OK, so now you have the first act: setting the scene, inciting incident, and the second act: rising action, midpoint, struggle (which can also be thought of as the second rising action) and climax. What happens next? No points for guessing: the third act!
This is the section between the climax and the conclusion, where the protagonist discovers the nature and extent of their own transformation and begins to see the impact of their actions. It can be seen as a reflection of the first act – winding down instead of ramping up – but I think of it more like a spot-the-difference picture: it’s about noting the differences and figuring out a new status quo, which may be better than/ worse than/ completely unlike the situation the protagonist started out with in the beginning.
(It really irritates me that ‘transformation’ ran over the line but I didn’t want to waste another sheet of paper!)
It’s important for the reader (and the writer!) to get a sense of closure here: What has been achieved? What have we learned? How do we feel now that our dreams have been realised/ shattered/ completely reimagined? Was it worth it? What will happen next?
This act ends with the conclusion, which is where you tie all these threads together and try to resolve the themes and plot in a way that’s satisfying, although some writers prefer to leave the conclusion open to interpretation, or to leave the reader hanging and evoke a sense of dissatisfaction.

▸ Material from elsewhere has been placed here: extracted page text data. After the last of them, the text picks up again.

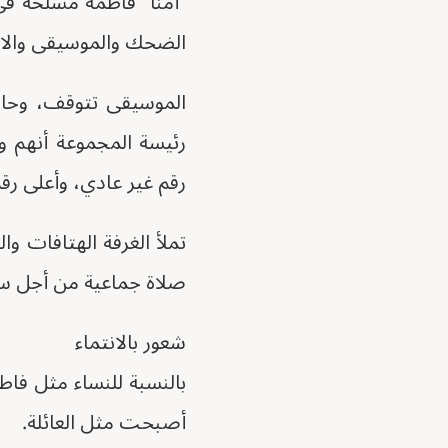
"أمنا" فاطمة مشلخة في
الضحك والموسيقى والاحت
الموسيقى تتوقف، وحان 
رقم غير عادي، وأعلى رقم شهدته CARE Egypt من
تملأ الغرفة الهتافات وا
صلاة جماعية من أجل سلا
شعور بالانتماء
بالنسبة للنساء مثل فاط
أصبحت مثل العائلة.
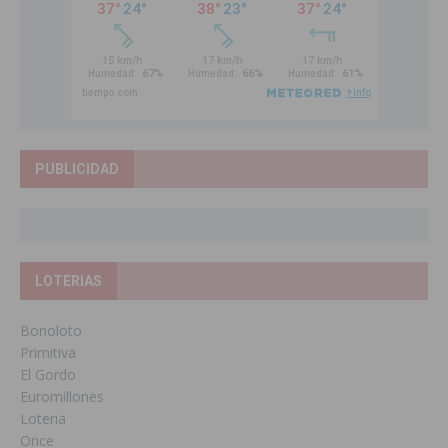
PUBLICIDAD
LOTERIAS
Bonoloto
Primitiva
El Gordo
Euromillones
Loteria
Once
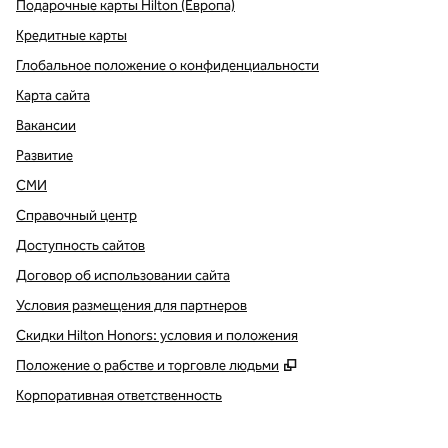
Подарочные карты Hilton (Европа)
Кредитные карты
Глобальное положение о конфиденциальности
Карта сайта
Вакансии
Развитие
СМИ
Справочный центр
Доступность сайтов
Договор об использовании сайта
Условия размещения для партнеров
Скидки Hilton Honors: условия и положения
,
Открывается в ново
Положение о рабстве и торговле людьми
Корпоративная ответственность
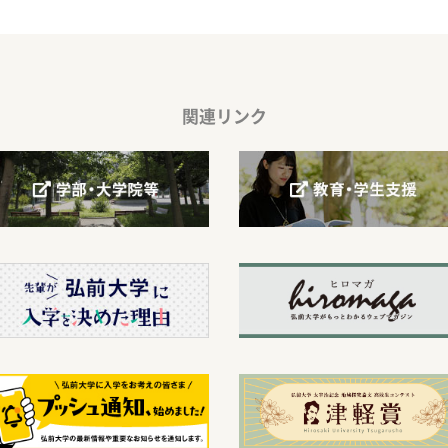
関連リンク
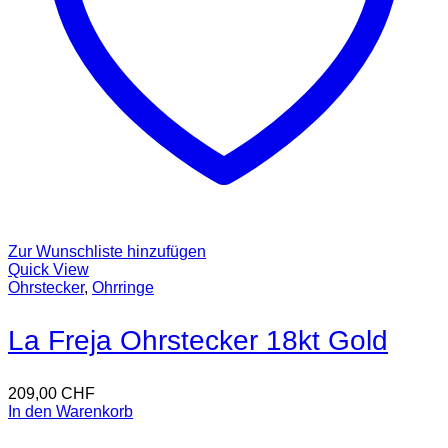
Zur Wunschliste hinzufügen
Quick View
Ohrstecker
,
Ohrringe
La Freja Ohrstecker 18kt Gold
209,00
CHF
In den Warenkorb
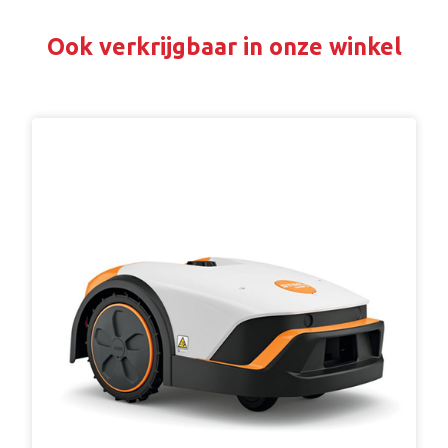
Ook verkrijgbaar in onze winkel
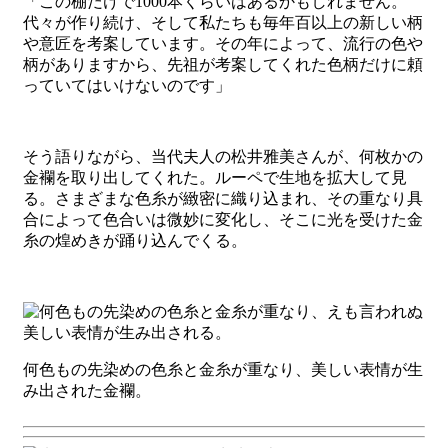
「この棚だけで1000本くらいはあるかもしれません。
代々が作り続け、そして私たちも毎年百以上の新しい柄
や意匠を考案しています。その年によって、流行の色や
柄がありますから、先祖が考案してくれた色柄だけに頼
っていてはいけないのです」
そう語りながら、当代夫人の松井雅美さんが、何枚かの
金襴を取り出してくれた。ルーペで生地を拡大して見
る。さまざまな色糸が緻密に織り込まれ、その重なり具
合によって色合いは微妙に変化し、そこに光を受けた金
糸の煌めきが踊り込んでくる。
何色もの先染めの色糸と金糸が重なり、美しい表情が生
み出された金襴。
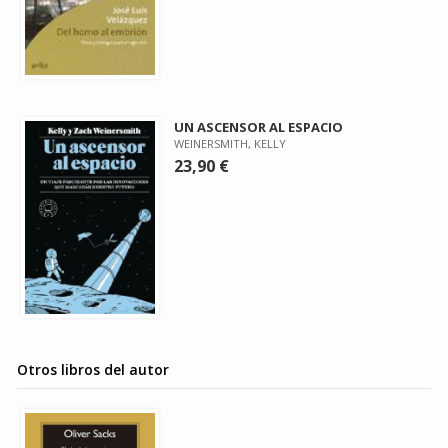
UN ASCENSOR AL ESPACIO
WEINERSMITH, KELLY
23,90 €
Otros libros del autor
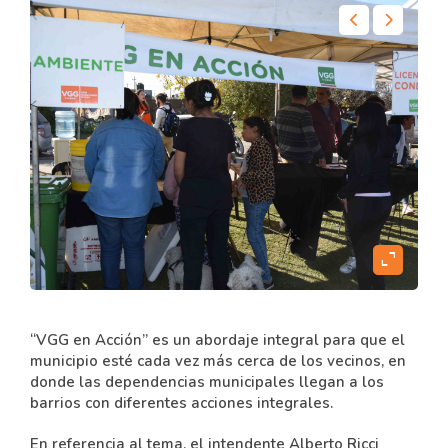
content
expand_content
“VGG en Acción” es un abordaje integral para que el
municipio esté cada vez más cerca de los vecinos, en
donde las dependencias municipales llegan a los
barrios con diferentes acciones integrales.
En referencia al tema, el intendente Alberto Ricci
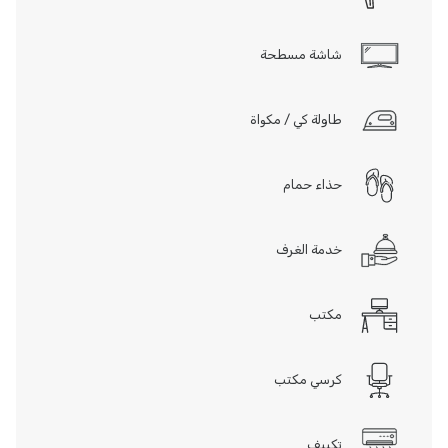
شاشة مسطحة
طاولة كي / مكواة
حذاء حمام
خدمة الغرف
مكتب
كرسي مكتب
تكييف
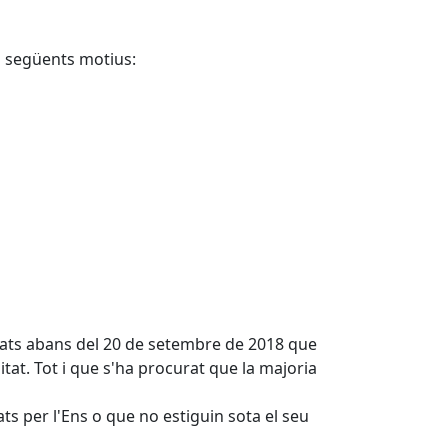
ls següents motius:
icats abans del 20 de setembre de 2018 que
litat. Tot i que s'ha procurat que la majoria
s per l'Ens o que no estiguin sota el seu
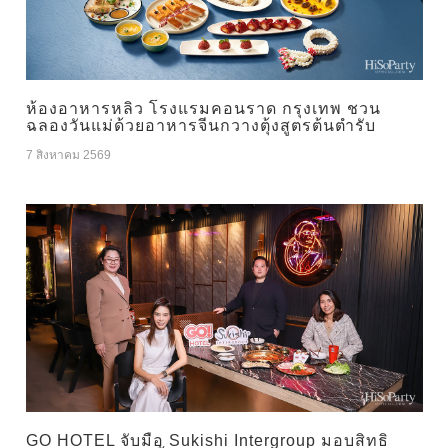
ห้องอาหารหลิว โรงแรมคอนราด กรุงเทพ ชวน
ฉลองวันแม่ด้วยอาหารจีนกวางตุ้งสูตรต้นตำรับ
7 สิงหาคม 2569
GO HOTEL จับมือ Sukishi Intergroup มอบสิทธิ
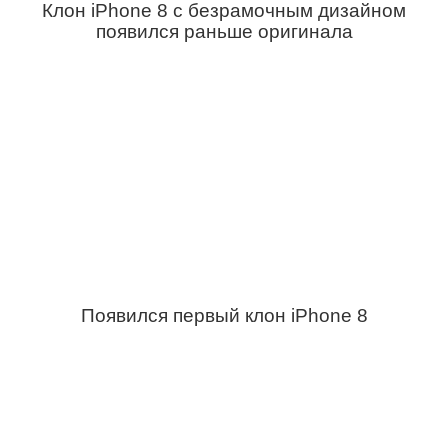
Клон iPhone 8 с безрамочным дизайном
появился раньше оригинала
Появился первый клон iPhone 8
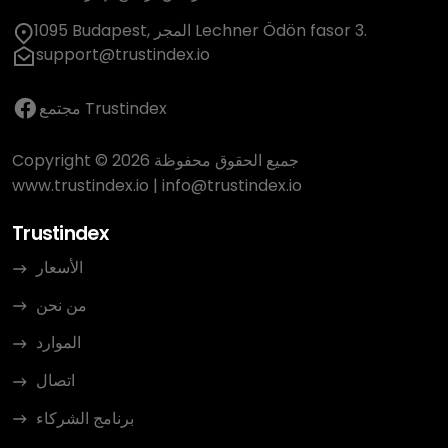
1095 Budapest, المجر Lechner Ödön fasor 3.
support@trustindex.io
مجتمع Trustindex
Copyright © 2026 جميع الحقوق محفوظة
www.trustindex.io
|
info@trustindex.io
Trustindex
الأسعار
من نحن
الموارد
اتصال
برنامج الشركاء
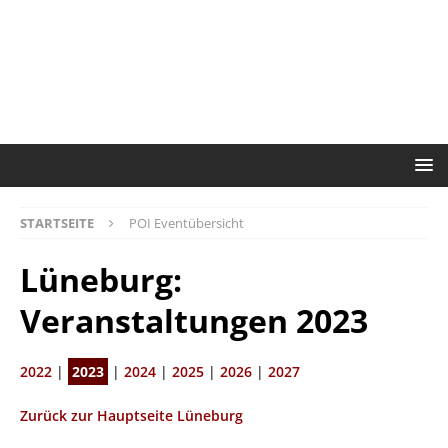
STARTSEITE
POI Eventübersicht
Lüneburg:
Veranstaltungen 2023
2022
|
2023
|
2024
|
2025
|
2026
|
2027
Zurück zur Hauptseite Lüneburg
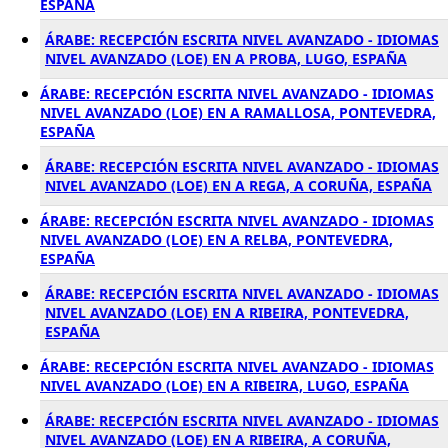
ESPAÑA
ÁRABE: RECEPCIÓN ESCRITA NIVEL AVANZADO - IDIOMAS
NIVEL AVANZADO (LOE) EN A PROBA, LUGO, ESPAÑA
ÁRABE: RECEPCIÓN ESCRITA NIVEL AVANZADO - IDIOMAS
NIVEL AVANZADO (LOE) EN A RAMALLOSA, PONTEVEDRA,
ESPAÑA
ÁRABE: RECEPCIÓN ESCRITA NIVEL AVANZADO - IDIOMAS
NIVEL AVANZADO (LOE) EN A REGA, A CORUÑA, ESPAÑA
ÁRABE: RECEPCIÓN ESCRITA NIVEL AVANZADO - IDIOMAS
NIVEL AVANZADO (LOE) EN A RELBA, PONTEVEDRA,
ESPAÑA
ÁRABE: RECEPCIÓN ESCRITA NIVEL AVANZADO - IDIOMAS
NIVEL AVANZADO (LOE) EN A RIBEIRA, PONTEVEDRA,
ESPAÑA
ÁRABE: RECEPCIÓN ESCRITA NIVEL AVANZADO - IDIOMAS
NIVEL AVANZADO (LOE) EN A RIBEIRA, LUGO, ESPAÑA
ÁRABE: RECEPCIÓN ESCRITA NIVEL AVANZADO - IDIOMAS
NIVEL AVANZADO (LOE) EN A RIBEIRA, A CORUÑA,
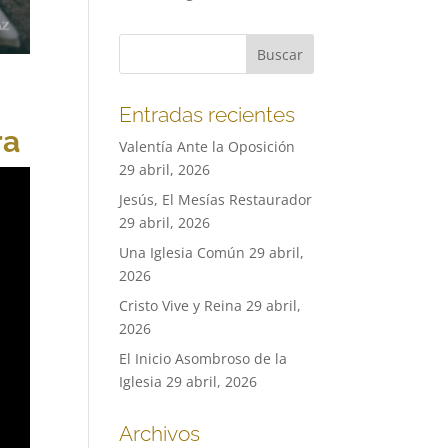
Entradas recientes
ra
Valentía Ante la Oposición
29 abril, 2026
Jesús, El Mesías Restaurador
29 abril, 2026
Una Iglesia Común
29 abril,
2026
Cristo Vive y Reina
29 abril,
2026
El Inicio Asombroso de la
Iglesia
29 abril, 2026
Archivos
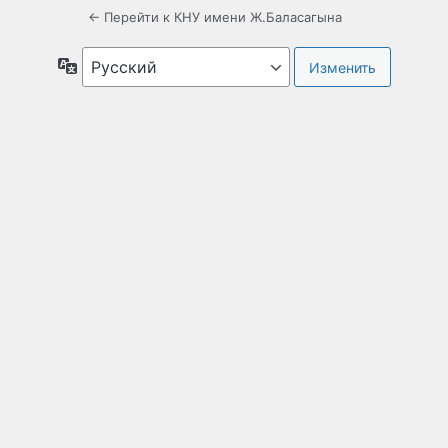
← Перейти к КНУ имени Ж.Баласагына
Язык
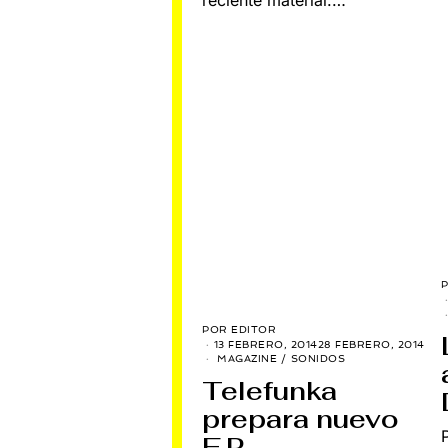
reciente material.…
POR
EDITOR
13 FEBRERO, 2014
28 FEBRERO, 2014
MAGAZINE
/
SONIDOS
Telefunka
prepara nuevo
E.P.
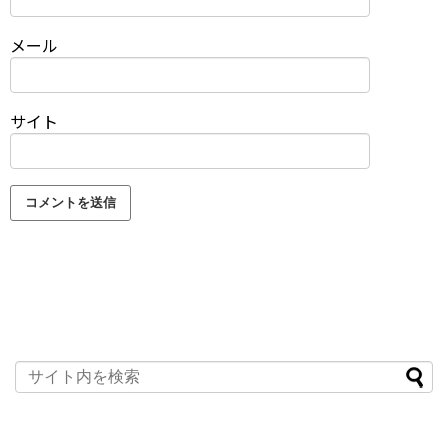
メール
サイト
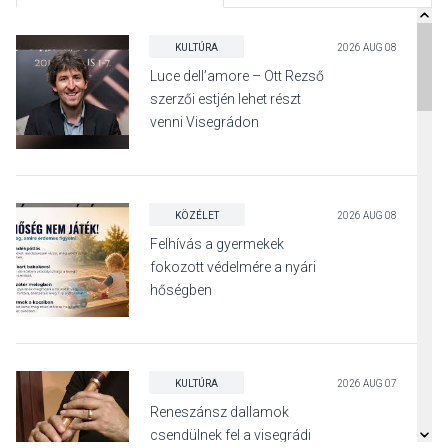
KULTÚRA
2026 AUG 08
Luce dell’amore – Ott Rezső
szerzői estjén lehet részt
venni Visegrádon
KÖZÉLET
2026 AUG 08
Felhívás a gyermekek
fokozott védelmére a nyári
hőségben
KULTÚRA
2026 AUG 07
Reneszánsz dallamok
csendülnek fel a visegrádi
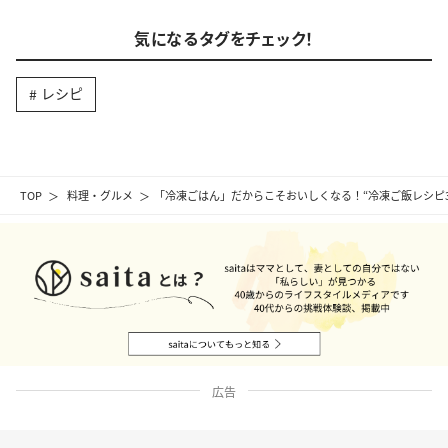
気になるタグをチェック！
レシピ
TOP
料理・グルメ
「冷凍ごはん」だからこそおいしくなる！“冷凍ご飯レシピ3
広告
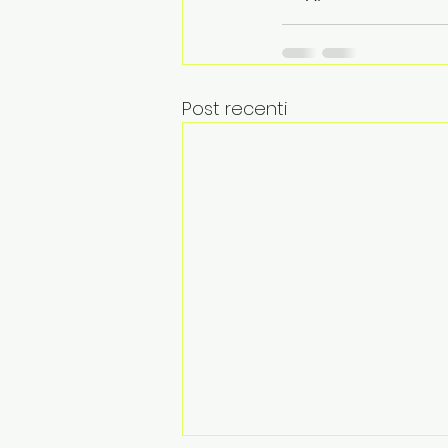
Post recenti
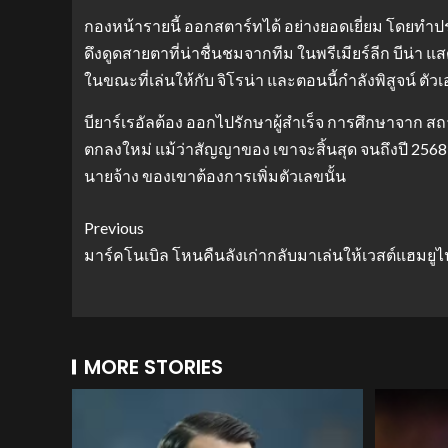
กองหน้ารายนี้ ออกสตาร์ทได้ อย่างยอดเยี่ยม โดยทำปร
ดึงดูดสายตาที่น่าชื่นชมจากทีม ในพรีเมียร์ลีก บีน่า 
ในขณะที่เล่นให้กับ จิโรน่า และตอนนี้กำลังพิสูจน์ ตั
บียาร์เรอัลต้อง ออกไปรักษาผู้สำเร็จ การศึกษาจาก สถา
ตกลงใหม่ แม้ว่าสัญญาของ เขาจะสิ้นสุด จนถึงปี 25
นายจ้าง ของเขาต้องการเพิ่มตัวเลขนั้น
Previous
มาร์คโนเบิล โหนคืนลังเก่ากลับมาเล่นให้เวสต์แฮมยูไ
MORE STORIES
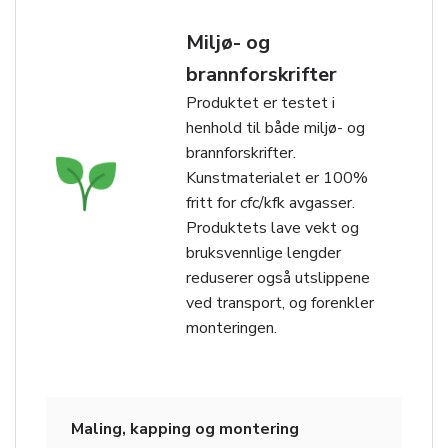
Miljø- og
brannforskrifter
Produktet er testet i
henhold til både miljø- og
brannforskrifter.
Kunstmaterialet er 100%
fritt for cfc/kfk avgasser.
Produktets lave vekt og
bruksvennlige lengder
reduserer også utslippene
ved transport, og forenkler
monteringen.
Maling, kapping og montering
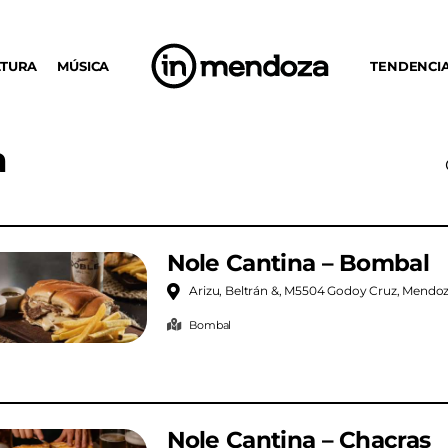
LTURA
MÚSICA
TENDENCI
a
Nole Cantina – Bombal
Arizu, Beltrán &, M5504 Godoy Cruz, Mendo
Bombal
Nole Cantina – Chacras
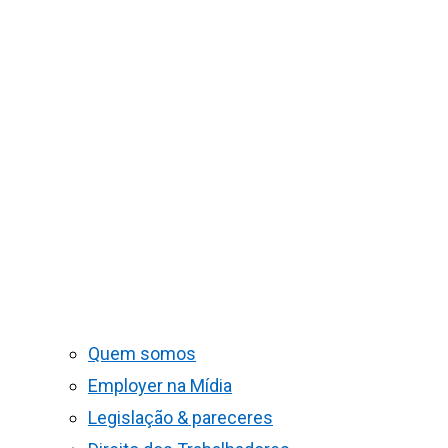
Quem somos
Employer na Mídia
Legislação & pareceres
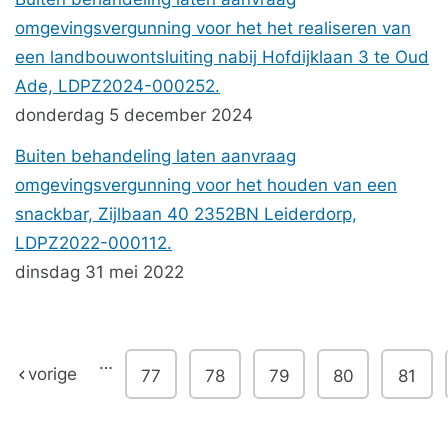
omgevingsvergunning voor het het realiseren van
een landbouwontsluiting nabij Hofdijklaan 3 te Oud
Ade, LDPZ2024-000252.
donderdag 5 december 2024
Buiten behandeling laten aanvraag
omgevingsvergunning voor het houden van een
snackbar, Zijlbaan 40 2352BN Leiderdorp,
LDPZ2022-000112.
dinsdag 31 mei 2022
…
vorige
77
78
79
80
81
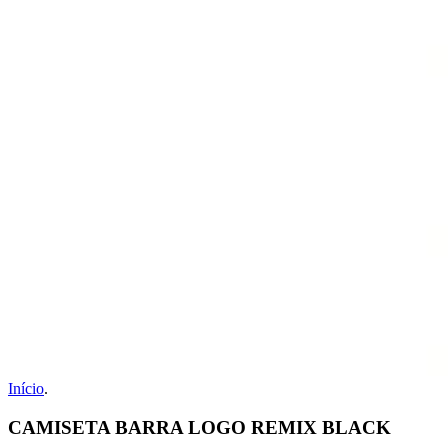
Início
.
CAMISETA BARRA LOGO REMIX BLACK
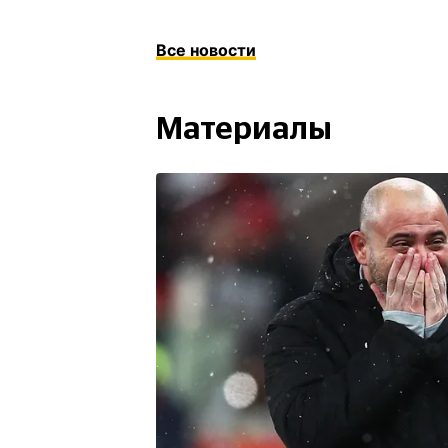
Все новости
Материалы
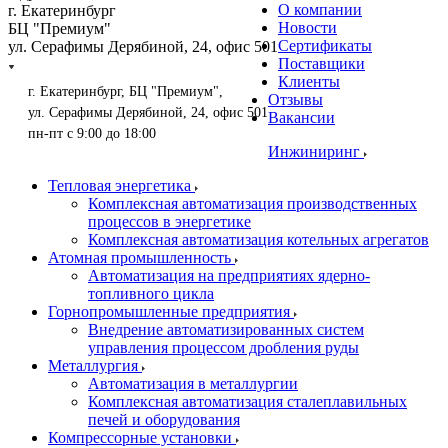
О компании
г. Екатеринбург
Новости
БЦ "Премиум"
Сертификаты
ул. Серафимы Дерябиной, 24, офис 501
Поставщики
Клиенты
г. Екатеринбург, БЦ "Премиум",
Отзывы
ул. Серафимы Дерябиной, 24, офис 501
Вакансии
пн-пт с 9:00 до 18:00
Инжиниринг
Тепловая энергетика
Комплексная автоматизация производственных
процессов в энергетике
Комплексная автоматизация котельных агрегатов
Атомная промышленность
Автоматизация на предприятиях ядерно-
топливного цикла
Горнопромышленные предприятия
Внедрение автоматизированных систем
управления процессом дробления руды
Металлургия
Автоматизация в металлургии
Комплексная автоматизация сталеплавильных
печей и оборудования
Компрессорные установки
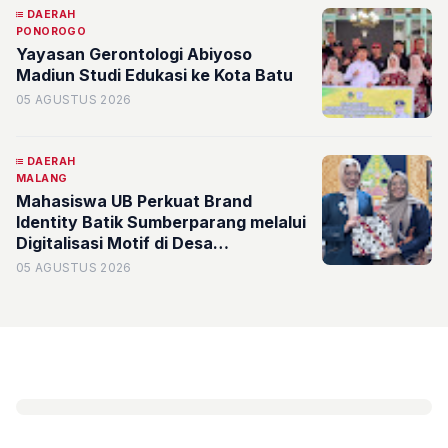
DAERAH
PONOROGO
Yayasan Gerontologi Abiyoso
Madiun Studi Edukasi ke Kota Batu
05 AGUSTUS 2026
DAERAH
MALANG
Mahasiswa UB Perkuat Brand
Identity Batik Sumberparang melalui
Digitalisasi Motif di Desa
Sumberporong
05 AGUSTUS 2026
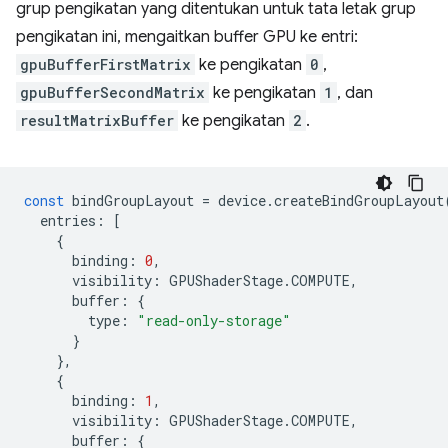
grup pengikatan yang ditentukan untuk tata letak grup
pengikatan ini, mengaitkan buffer GPU ke entri:
gpuBufferFirstMatrix
ke pengikatan
0
,
gpuBufferSecondMatrix
ke pengikatan
1
, dan
resultMatrixBuffer
ke pengikatan
2
.
const
bindGroupLayout
=
device
.
createBindGroupLayout
entries
:
[
{
binding
:
0
,
visibility
:
GPUShaderStage
.
COMPUTE
,
buffer
:
{
type
:
"read-only-storage"
}
},
{
binding
:
1
,
visibility
:
GPUShaderStage
.
COMPUTE
,
buffer
:
{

However you want your story to end, there should at least be a logical progression from the first act through to the second and the third: an overall arc that makes all the effort of writing and reading it make sense.
I promise you, playing with structure can be really fun if you approach it as a tool instead of an obligation. You can shift the focus of your narrative hugely depending on what takes place at each of the key points, giving more weight to one aspect or another depending on its position in relation to the other elements.
Next week I’m going to go into more depth by using the example of a plot outline from the previous post and examining the different ways that could be manipulated using structure to emphasise different elements.
If you want you could look at some of your own stories – or even pick something out by another author – and see if you can find the key points on the diagram above. How do they contribute to the pace of the narrative? What impact do they have on the themes?